What to work on:
In the entries that follow, the first line to write out is the one containing "nose: (261, 30)", and the last is the one containing "left ear: (148, 69)". Reproduce that stretch exactly, with nothing before or after it.

Data for analysis:
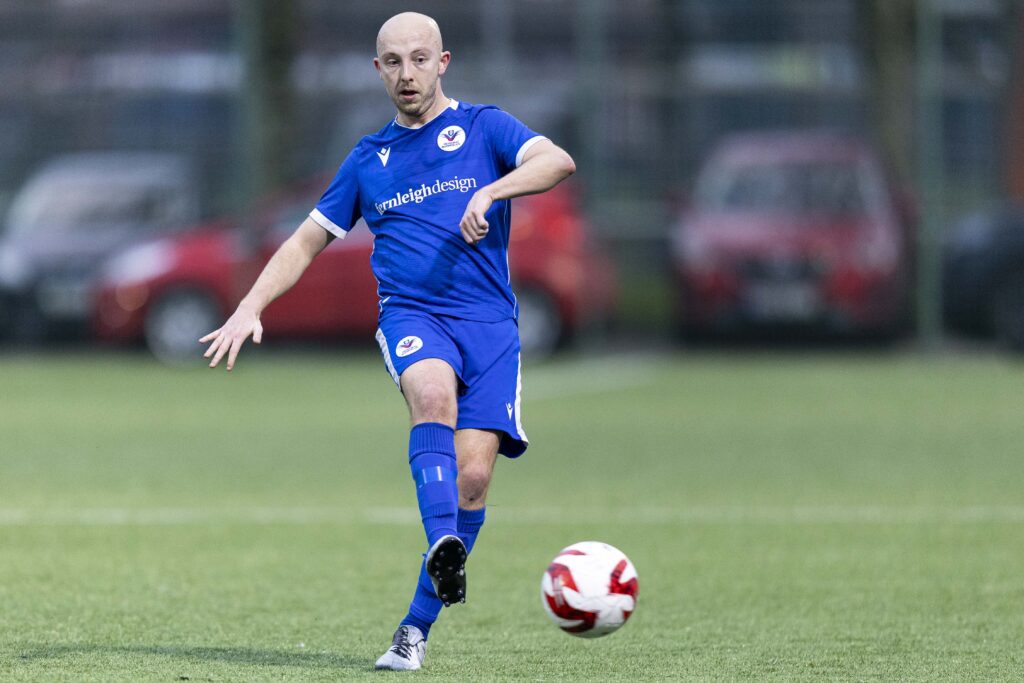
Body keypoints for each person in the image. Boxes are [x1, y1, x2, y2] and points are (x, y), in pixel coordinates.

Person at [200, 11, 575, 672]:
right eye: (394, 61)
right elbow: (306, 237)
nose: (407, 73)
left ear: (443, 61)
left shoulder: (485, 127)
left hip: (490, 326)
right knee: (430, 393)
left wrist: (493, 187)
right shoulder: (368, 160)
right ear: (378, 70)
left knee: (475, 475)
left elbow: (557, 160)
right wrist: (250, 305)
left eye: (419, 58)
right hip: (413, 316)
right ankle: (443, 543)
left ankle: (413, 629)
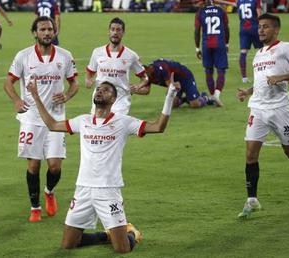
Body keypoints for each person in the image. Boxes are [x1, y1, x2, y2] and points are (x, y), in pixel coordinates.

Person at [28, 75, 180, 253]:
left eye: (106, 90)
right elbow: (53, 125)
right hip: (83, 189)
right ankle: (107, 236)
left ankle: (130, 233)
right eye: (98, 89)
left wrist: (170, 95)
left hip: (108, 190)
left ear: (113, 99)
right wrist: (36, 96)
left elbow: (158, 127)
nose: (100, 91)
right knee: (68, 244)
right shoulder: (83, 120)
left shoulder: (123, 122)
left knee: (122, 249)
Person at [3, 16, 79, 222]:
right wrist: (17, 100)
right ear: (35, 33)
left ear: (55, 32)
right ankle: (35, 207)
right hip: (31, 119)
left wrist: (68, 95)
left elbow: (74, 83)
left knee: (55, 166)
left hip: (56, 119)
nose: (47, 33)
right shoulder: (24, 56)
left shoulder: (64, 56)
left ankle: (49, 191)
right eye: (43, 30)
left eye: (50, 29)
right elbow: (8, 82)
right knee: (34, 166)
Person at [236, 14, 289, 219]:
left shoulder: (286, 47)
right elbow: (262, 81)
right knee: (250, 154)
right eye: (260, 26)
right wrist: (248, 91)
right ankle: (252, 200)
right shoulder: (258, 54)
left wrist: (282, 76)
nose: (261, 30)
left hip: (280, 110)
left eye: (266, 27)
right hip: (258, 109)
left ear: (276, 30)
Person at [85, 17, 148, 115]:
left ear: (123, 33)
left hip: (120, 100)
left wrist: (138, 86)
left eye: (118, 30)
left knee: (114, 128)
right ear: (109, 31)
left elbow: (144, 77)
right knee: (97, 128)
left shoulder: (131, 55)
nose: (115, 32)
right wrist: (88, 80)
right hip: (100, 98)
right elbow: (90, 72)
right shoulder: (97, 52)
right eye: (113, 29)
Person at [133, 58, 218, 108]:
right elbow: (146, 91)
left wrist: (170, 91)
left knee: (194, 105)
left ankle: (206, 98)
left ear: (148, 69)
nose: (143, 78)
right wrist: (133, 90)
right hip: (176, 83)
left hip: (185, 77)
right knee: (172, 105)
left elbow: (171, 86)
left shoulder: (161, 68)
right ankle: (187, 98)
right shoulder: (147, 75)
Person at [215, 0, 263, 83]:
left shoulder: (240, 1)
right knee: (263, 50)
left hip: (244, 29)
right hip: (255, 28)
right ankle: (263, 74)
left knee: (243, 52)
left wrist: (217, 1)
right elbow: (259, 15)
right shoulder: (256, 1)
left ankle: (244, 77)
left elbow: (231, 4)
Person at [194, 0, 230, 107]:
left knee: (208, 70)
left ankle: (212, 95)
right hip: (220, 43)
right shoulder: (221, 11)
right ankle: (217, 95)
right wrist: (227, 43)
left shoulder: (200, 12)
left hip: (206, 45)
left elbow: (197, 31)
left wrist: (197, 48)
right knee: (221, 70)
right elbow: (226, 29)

...

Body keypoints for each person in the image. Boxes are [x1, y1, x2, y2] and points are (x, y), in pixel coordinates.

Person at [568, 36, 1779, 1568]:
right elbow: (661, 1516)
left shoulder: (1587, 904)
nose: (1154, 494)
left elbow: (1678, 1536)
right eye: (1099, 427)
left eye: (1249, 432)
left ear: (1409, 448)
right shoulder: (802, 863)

Result:
nose: (261, 30)
left hip: (280, 110)
left eye: (266, 27)
right hip: (258, 109)
left ear: (276, 30)
Person at [85, 17, 148, 115]:
left ear: (123, 33)
left hip: (120, 100)
left wrist: (138, 86)
left eye: (118, 30)
left knee: (114, 128)
right ear: (109, 31)
left elbow: (144, 77)
right knee: (97, 128)
left shoulder: (131, 55)
nose: (115, 32)
right wrist: (88, 80)
right hip: (100, 98)
right elbow: (90, 72)
right shoulder: (97, 52)
right eye: (113, 29)
Person at [133, 58, 218, 108]:
right elbow: (146, 91)
left wrist: (170, 91)
left knee: (194, 105)
left ankle: (206, 98)
left ear: (148, 69)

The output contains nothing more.